Mentorship in Manufacturing: Reaching a Younger Audience
Many people outside of the industry struggle to comprehend the scope of how manufacturing affects our day-to-day lives. Nearly everyone is a consumer of something, with products readily available for them to purchase and/or use, but we don’t often consider how they’re made or if all the parts even come from the same place. PHOENIX’s own Meena Banasiak, Vice President of Quality and Corporate Social Responsibility, and Rick Palandri, Research and Development Design Engineer, recently visited Naperville North and Central High Schools in Naperville, IL, to shed light on the subject. They participated in D203’s Business INCubator, which is a year-long course designed to encourage its students to pursue entrepreneurship by conceptualizing their own product or service and learning what steps they must go through to develop and sell it. PHOENIX recognized an opportunity to enhance the course curriculum by developing the content for a brand-new Manufacturing Unit. Nearly 150 students are enrolled in the program this year, and PHOENIX’s contribution was to educate them on how they would manufacture their product or service!
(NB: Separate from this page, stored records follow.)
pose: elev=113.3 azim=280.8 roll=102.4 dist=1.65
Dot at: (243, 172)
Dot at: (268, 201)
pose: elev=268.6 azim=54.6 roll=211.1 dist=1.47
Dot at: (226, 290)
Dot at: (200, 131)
Meena and Rick presented the students with the basic steps required to make a viable product. Their presentation consisted of a brief explanation of who PHOENIX is, what we produce, and a 10-step breakdown of manufacturing. The key concepts they covered included prototyping, defining technical specifications, identifying raw materials, developing quality checks, selecting packaging, evaluating processes and equipment, addressing waste management, and creating a flow diagram. Many of the students had already built prototypes prior to PHOENIX’s visit, so they were able to apply our manufacturing process checklist right away to advance their designs.
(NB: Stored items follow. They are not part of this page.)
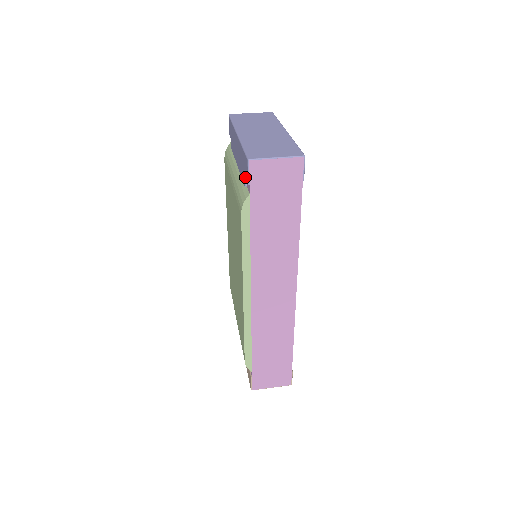
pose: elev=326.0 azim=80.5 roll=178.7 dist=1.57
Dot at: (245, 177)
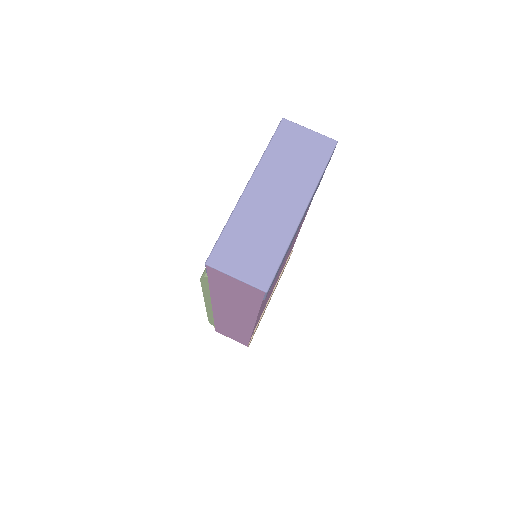
Dot at: occluded
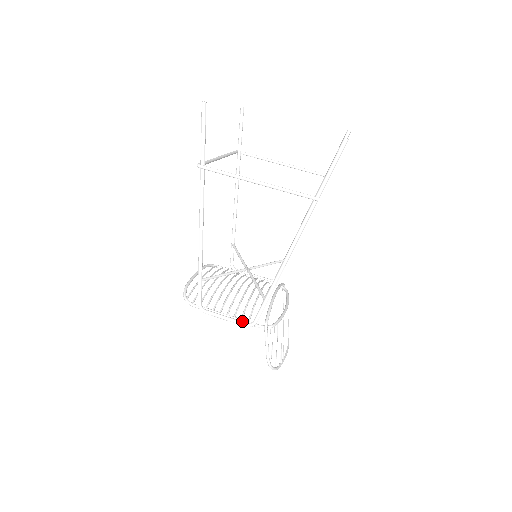
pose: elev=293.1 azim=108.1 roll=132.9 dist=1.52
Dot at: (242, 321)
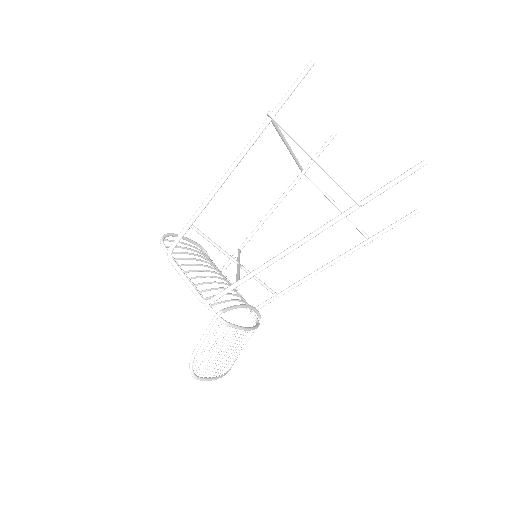
Dot at: (199, 292)
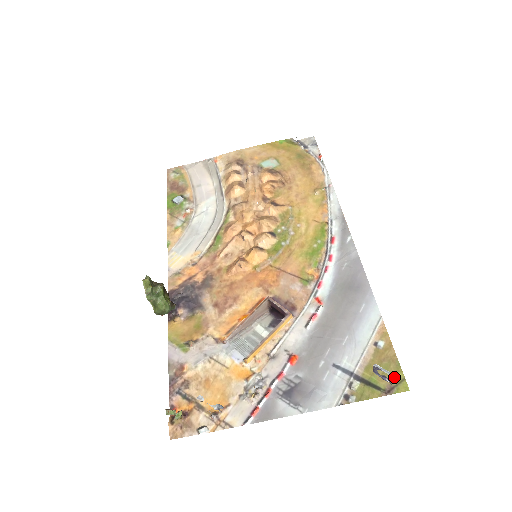
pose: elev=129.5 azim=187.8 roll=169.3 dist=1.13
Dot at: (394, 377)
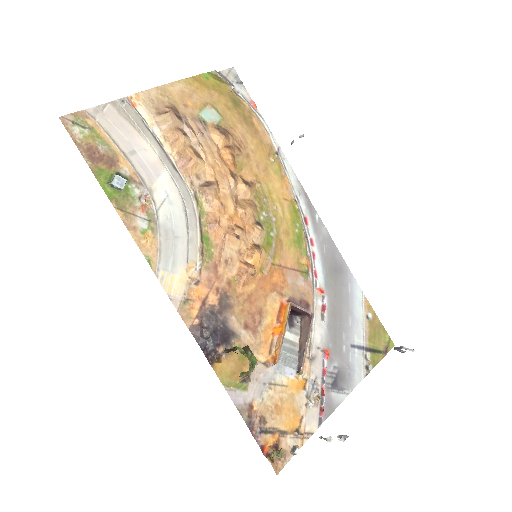
Dot at: (385, 339)
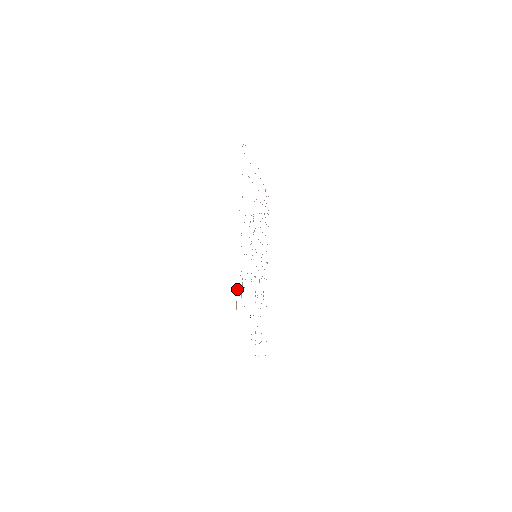
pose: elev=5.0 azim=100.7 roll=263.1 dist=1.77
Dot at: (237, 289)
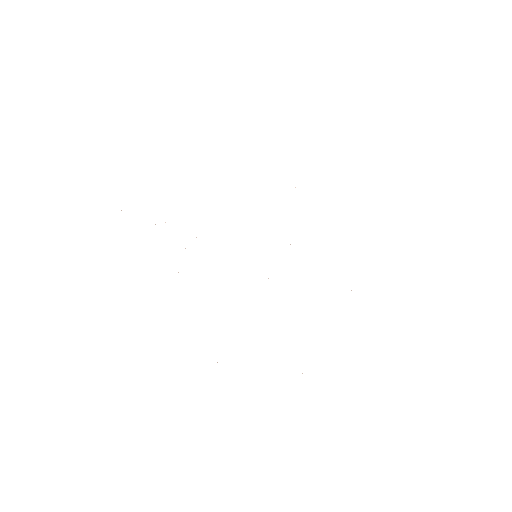
Dot at: occluded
The second part of PHOENIX’s presentation allowed the students to split into their project teams and spend dedicated class time working with their presenters to ask questions and further develop the manufacturing processes for their novel products and services. Rick and Meena used this opportunity to coach the teams and give more examples about what we do at PHOENIX. This included explaining our dedication to product quality, managing the waste we produce, and relating how general manufacturing concepts can be applied to all kinds of different products and services. “This was a great experience,” Meena said. “The students have amazing business ideas. By sharing just a few key manufacturing insights we were able to accelerate their understanding of how to get from concept to commercialization. PHOENIX is excited to continue with similar efforts to increase awareness, interest, and access to the manufacturing industry.”
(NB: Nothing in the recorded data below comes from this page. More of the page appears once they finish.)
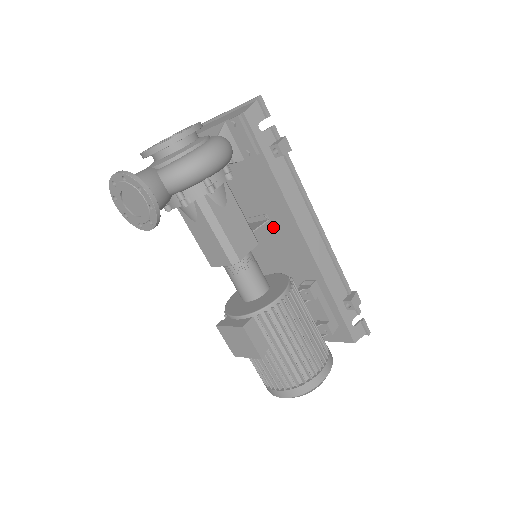
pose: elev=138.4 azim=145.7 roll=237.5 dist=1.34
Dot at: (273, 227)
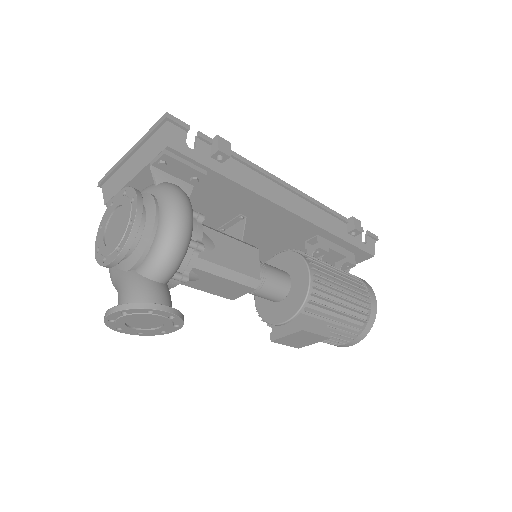
Dot at: (253, 220)
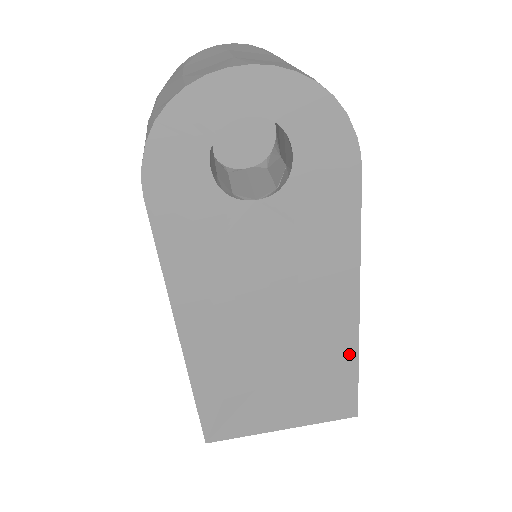
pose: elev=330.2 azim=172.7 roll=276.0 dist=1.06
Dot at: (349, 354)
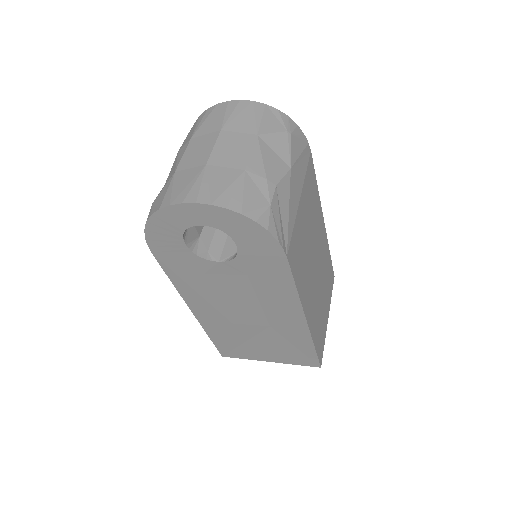
Dot at: (305, 339)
The D203 students and staff also expressed great satisfaction with PHOENIX’s mentorship and outreach. 96% of the students who provided survey feedback rated Meena and Rick’s content as valuable and relevant to their coursework. One student went further to share, “Before the presentation I did not know that manufacturing was such a complex process that takes so much time and effort to build.” While manufacturing may not be an everyday topic of conversation, there are so many opportunities to explore the industry, whether you are an entrepreneur, an everyday consumer, or even if you just want to know more about where all your stuff comes from! It’s a dynamic field that presents exciting and challenging work. Giving students the opportunity to learn about it will provide invaluable inspiration for their future careers.